How Datadog Monitors Scalable Systems
As application monitoring and container monitoring continue to evolve, enterprises find themselves faced with issues they may not have considered in the past. As systems become more complex, scaling and availability of the solutions deployed to monitor a system’s health must be at the very least on-par in terms of overall scaling and availability with the system they are paired with. As more companies move from on-premise solutions to working entirely in the cloud, dynamic scaling has become crucial. Whether working with Kubernetes, auto-scaling, or via another platform — System monitoring platforms must also scale to meet these needs.
Datadog is a monitoring platform born in the cloud. As such, it understands the challenges companies face when scaling applications — And has engineered its solutions to handle them. Datadog passes this knowledge on to customers by “Building the relevant monitoring and integrations directly into our platform,” said Ilan Rabinovitch, Datadog’s director of technical community. “This means offering tooling and alerting that is configured as dynamically as the infrastructure we are monitoring for our customers, collecting metrics from hundreds of cloud platforms and open source tools out of the box, and offering intelligent algorithm alerting via methods such as outlier detection.”
Operating at Scale
When first looking into application performance monitoring, companies should first consider the type of data they want to collect, and determine what metrics are the organization’s main focal point. Rabinovitch notes that this should be the main focus for any organization interested in setting up a monitoring platform.
“While it might be interesting know that CPU or memory usage might be higher than normal on a given cluster, paging your team about resource usage is the first step in the path to pager fatigue,” Rabinovitch said.
Datadog recommends that teams focus on what they have dubbed ‘work metrics,’ a top-level health depictor of one’s system by measuring its useful output. What an organization defines as useful metrics will vary based on the use-case and customer base being served.
Rabinovitch offers the example that if an organization is based on a web-service, ‘useful output’ may mean the percentage of successfully returning API calls, requests per second served, or other metrics. These statistics are undoubtedly more useful to alert one’s team to than resource-level alarms, as they are a clear indicator of if a company is providing its services to its customers without an issue.
All Systems Go
Datadog has seen adoption in organizations both large and small though it has recently been picked up by Lithium to monitor OpenStack and Kubernetes clusters along with the applications deployed on top of those clusters. Lithium uses OpenStack to piece together not only its production and development environments but its production communities and demo environments for its sales engineers. As such, Lithium turned to Datadog to help it monitor OpenStack around the clock. With Datadog, they are able to see the number of total instances running, available memory, metric deltas, and more.
As it continues to be used in supporting open source projects and platforms, Datadog has also been working with the Apache Software Foundation to help the non-profit identify and resolve capacity problems at their hosting providers.
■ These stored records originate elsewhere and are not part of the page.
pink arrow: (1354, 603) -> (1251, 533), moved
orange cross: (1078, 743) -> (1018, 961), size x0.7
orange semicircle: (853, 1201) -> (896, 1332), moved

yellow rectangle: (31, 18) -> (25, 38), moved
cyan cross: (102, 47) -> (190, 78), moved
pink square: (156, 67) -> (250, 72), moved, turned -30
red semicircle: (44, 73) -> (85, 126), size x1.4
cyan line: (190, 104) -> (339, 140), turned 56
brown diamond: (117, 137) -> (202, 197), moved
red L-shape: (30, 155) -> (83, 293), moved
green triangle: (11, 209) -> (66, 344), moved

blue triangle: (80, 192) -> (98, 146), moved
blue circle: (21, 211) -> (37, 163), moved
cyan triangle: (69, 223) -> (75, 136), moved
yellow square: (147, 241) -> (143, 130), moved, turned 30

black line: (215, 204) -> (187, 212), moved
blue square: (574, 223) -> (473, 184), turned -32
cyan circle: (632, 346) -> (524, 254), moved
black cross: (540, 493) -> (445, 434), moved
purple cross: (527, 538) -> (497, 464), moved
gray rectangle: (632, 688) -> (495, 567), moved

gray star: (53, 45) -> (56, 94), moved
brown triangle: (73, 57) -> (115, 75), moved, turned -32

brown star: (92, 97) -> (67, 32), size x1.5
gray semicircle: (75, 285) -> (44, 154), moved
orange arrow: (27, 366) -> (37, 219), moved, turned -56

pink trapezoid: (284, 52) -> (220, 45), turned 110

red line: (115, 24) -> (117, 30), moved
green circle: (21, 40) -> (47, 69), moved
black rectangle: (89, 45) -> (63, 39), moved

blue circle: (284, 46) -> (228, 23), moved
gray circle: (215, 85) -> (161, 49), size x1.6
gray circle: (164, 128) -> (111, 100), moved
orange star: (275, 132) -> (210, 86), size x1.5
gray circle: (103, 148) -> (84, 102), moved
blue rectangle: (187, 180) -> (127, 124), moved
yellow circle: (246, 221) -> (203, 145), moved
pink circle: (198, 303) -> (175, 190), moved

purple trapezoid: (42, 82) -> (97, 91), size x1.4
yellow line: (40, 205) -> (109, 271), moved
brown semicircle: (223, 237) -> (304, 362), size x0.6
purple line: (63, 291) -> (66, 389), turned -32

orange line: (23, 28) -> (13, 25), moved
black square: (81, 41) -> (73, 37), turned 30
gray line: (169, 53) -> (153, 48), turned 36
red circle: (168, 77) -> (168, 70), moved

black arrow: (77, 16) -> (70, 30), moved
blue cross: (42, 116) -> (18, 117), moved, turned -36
With the advent of auto-scaling hosts on cloud providers such as AWS, Kubernetes, and Mesos, environments are in a constant state of flux.
“This constant change adds operational complexity and makes it difficult to use pre-defined thresholds to alert on abnormal, as normal changes from minute to minute,” Rabinovitch said.
To better decipher the usage and frequency in a modern stack, Datadog recently ran a study on Docker usage and adoption which found that most hosts tended to run roughly four containers concurrently. Each container lived less than a fourth of the lifetime of its host, which meant that monitoring tools should no longer focus on individual hosts as their primary unit of measurement. Rabinovitch notes that Datadog monitors across a system’s boundaries, with anomaly detection that helps users algorithmically detect any abnormalities rather than relying on preset thresholds.
Under the Hood
Like many other software service providers, the team at Datadog has embraced the way of the polyglot, though Rabinovitch noted ”The bulk of our backend systems are written in either GoLang or Python. That being said, we tend to pick the right tool for the job so technology may vary to some extent by team.”
At the data layer, Datadog works with stores such as Cassandra, PostgreSQL, Redis, and Kafka, among many others. Datadog also utilizes a series of homegrown proprietary systems, including a custom database developed for some of its time series data.
“We make heavy use of Chef and Consul to manage our application deployment and service configuration. The Datadog agent which runs on end user’s systems to collect metrics is python based. We release the agent as Open Source software via Github,” said Rabinovitch. When collecting metrics, Datadog does so via an agent running locally on a user’s instances or servers. Users can then submit metrics to the agent by using agent checks, and are then able to pull metrics from other third-party services such as MySQL, Docker, or Cassandra.
Alternatively, developers can submit custom metrics to Datadog using their statsd forwarder built into the Datadog agent, or via SDKs for most common languages (Python, Ruby, .NET, Java, etc). They will then, in turn, store these metrics so that teams can visualize and share data. This includes visualization dashboards, alerts on service health, and analysis with features such as outlier detection, notes Rabinovitch.
Whether your team is looking to get started with system monitoring or is currently well ahead of the curve, Datadog offers a solid solution to any team looking to get deeper insight into the metrics of their entire system.